Avant on disait « sale arabe », aujourd'hui « sale musulman »

Selon un des deux avocats de Nouredine Rachedi, le juge pourra retenir « potentiellement » jusqu'à trois circonstances aggravantes dont deux importantes, prévues dans l'article 222-12 du code pénal. La première concerne une infraction commise « par plusieurs personnes agissant en qualité d'auteur ou de complice » plus couramment définie par le terme « en réunion » ou « en groupe » ; la deuxième s'illustre « à raison de l'appartenance ou de la non-appartenance, vraie ou supposée, de la victime à une ethnie, une nation, une race ou une religion déterminée ». Ces circonstances aggravantes, si elles sont établies ou non par le juge, pourront changer la peine prononcée à l'encontre des agresseurs.
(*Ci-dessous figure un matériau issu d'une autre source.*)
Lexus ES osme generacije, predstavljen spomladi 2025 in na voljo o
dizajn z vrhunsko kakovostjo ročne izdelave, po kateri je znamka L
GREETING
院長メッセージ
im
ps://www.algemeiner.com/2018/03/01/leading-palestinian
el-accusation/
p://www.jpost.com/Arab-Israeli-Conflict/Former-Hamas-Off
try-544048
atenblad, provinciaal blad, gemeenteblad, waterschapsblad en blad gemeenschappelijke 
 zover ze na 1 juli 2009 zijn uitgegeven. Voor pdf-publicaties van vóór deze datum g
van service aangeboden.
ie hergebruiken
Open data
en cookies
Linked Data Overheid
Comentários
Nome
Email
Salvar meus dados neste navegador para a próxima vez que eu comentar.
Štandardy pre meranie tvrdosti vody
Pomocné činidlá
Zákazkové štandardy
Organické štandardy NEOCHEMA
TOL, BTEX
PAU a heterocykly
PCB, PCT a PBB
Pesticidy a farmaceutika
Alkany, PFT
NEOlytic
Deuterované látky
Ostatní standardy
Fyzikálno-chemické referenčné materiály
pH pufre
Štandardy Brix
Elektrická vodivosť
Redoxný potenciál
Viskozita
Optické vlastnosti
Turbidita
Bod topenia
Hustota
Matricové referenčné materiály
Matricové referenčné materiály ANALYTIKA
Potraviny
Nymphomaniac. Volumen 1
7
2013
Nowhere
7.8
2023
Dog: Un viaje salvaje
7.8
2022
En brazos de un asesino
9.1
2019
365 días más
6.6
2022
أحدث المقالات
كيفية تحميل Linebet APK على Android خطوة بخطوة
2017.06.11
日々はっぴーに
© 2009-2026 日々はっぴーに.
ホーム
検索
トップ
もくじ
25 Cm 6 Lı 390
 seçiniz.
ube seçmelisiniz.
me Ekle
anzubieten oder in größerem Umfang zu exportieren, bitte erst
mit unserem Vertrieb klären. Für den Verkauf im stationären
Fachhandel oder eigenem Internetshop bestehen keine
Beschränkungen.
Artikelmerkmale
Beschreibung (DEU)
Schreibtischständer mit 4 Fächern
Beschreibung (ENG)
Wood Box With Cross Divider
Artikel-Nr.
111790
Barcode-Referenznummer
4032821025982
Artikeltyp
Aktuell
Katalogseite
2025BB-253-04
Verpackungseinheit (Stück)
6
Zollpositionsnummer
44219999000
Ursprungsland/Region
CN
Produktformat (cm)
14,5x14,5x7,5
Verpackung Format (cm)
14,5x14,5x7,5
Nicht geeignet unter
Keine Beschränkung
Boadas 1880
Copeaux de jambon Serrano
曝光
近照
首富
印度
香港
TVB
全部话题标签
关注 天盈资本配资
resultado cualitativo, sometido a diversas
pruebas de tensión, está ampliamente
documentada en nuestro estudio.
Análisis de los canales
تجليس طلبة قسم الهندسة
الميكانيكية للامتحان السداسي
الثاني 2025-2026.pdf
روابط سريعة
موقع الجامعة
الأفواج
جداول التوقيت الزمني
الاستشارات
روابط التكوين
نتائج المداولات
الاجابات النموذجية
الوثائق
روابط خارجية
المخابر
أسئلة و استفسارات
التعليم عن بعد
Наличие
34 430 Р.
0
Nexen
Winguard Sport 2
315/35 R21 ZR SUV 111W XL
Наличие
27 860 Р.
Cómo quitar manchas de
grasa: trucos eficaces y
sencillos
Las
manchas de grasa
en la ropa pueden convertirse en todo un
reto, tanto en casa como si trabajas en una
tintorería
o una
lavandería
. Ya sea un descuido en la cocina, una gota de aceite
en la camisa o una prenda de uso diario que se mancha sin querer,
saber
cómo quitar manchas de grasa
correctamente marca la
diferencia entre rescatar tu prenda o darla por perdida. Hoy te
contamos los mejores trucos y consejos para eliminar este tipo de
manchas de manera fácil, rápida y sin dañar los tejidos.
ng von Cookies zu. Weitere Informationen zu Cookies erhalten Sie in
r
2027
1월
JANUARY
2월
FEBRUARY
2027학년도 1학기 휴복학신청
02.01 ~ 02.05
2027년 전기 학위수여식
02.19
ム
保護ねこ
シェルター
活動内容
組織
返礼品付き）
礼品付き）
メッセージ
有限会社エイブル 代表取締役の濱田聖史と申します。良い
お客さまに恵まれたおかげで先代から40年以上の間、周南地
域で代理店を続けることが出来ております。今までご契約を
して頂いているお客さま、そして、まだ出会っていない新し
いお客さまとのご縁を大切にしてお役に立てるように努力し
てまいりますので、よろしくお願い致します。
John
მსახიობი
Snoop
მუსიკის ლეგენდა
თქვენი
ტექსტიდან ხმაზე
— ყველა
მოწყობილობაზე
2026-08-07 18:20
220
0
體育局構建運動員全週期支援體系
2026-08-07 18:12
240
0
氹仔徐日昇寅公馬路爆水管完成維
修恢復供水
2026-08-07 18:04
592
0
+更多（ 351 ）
A ce stade de l'enquête, un des deux agresseurs semble avoir été reconnu
Ce même avocat se dit choqué par « la montée de l'islamophobie » en France. « Avant, le racisme s'exprimait par « i[sale arabe » ou « sale nègre », maintenant on dit « sale musulman », c'est un changement important]i » indique t-il, « Aujourd'hui, j'observe une justification du racisme en France. On ne peut pas être accusé de juger les gens sur leurs couleurs de peau, puisque le problème vient des gens eux-mêmes, de leurs valeurs musulmanes, considérées comme incompatibles avec celles de la France. Il s'agit d'une couverture intellectuelle. Les articles de presse ne portent plus sur les algériens, mais sur les musulmans. Cette tendance n'existait pas il y a dix ans ! ».
Selon le nombre de circonstances aggravantes retenues par le tribunal, la peine à l'encontre des agresseurs est selon le code pénal passible de 3 à 10 ans et peuvent être assorties d'autres peines comme d'une forte amende pouvant aller jusqu'à 150 000 €.
A ce stade de l'enquête, Nouredine Rachedi - qui « sent ses poumons quand il respire et qui a toujours mal au dos quand il fait des efforts » s'estime « très confiant pour la suite de la procédure ». En outre, il croit avoir reconnu l'un de ses agresseurs sur photo, grâce aux fichiers détenus par la police. Un autre élément - de taille et qui devrait faire accélérer l'enquête - est celui d'un témoin, le serveur d'un café - qui plus est une connaissance de Nouredine Rachedi - qui aurait vu les deux agresseurs s'enfuir peu de temps après les faits. En attendant la confrontation avec les auteurs présumés, Nouredine Rachedi doit reprendre le 18 août le chemin de l'entreprise de gestion de relations clients où il est salarié.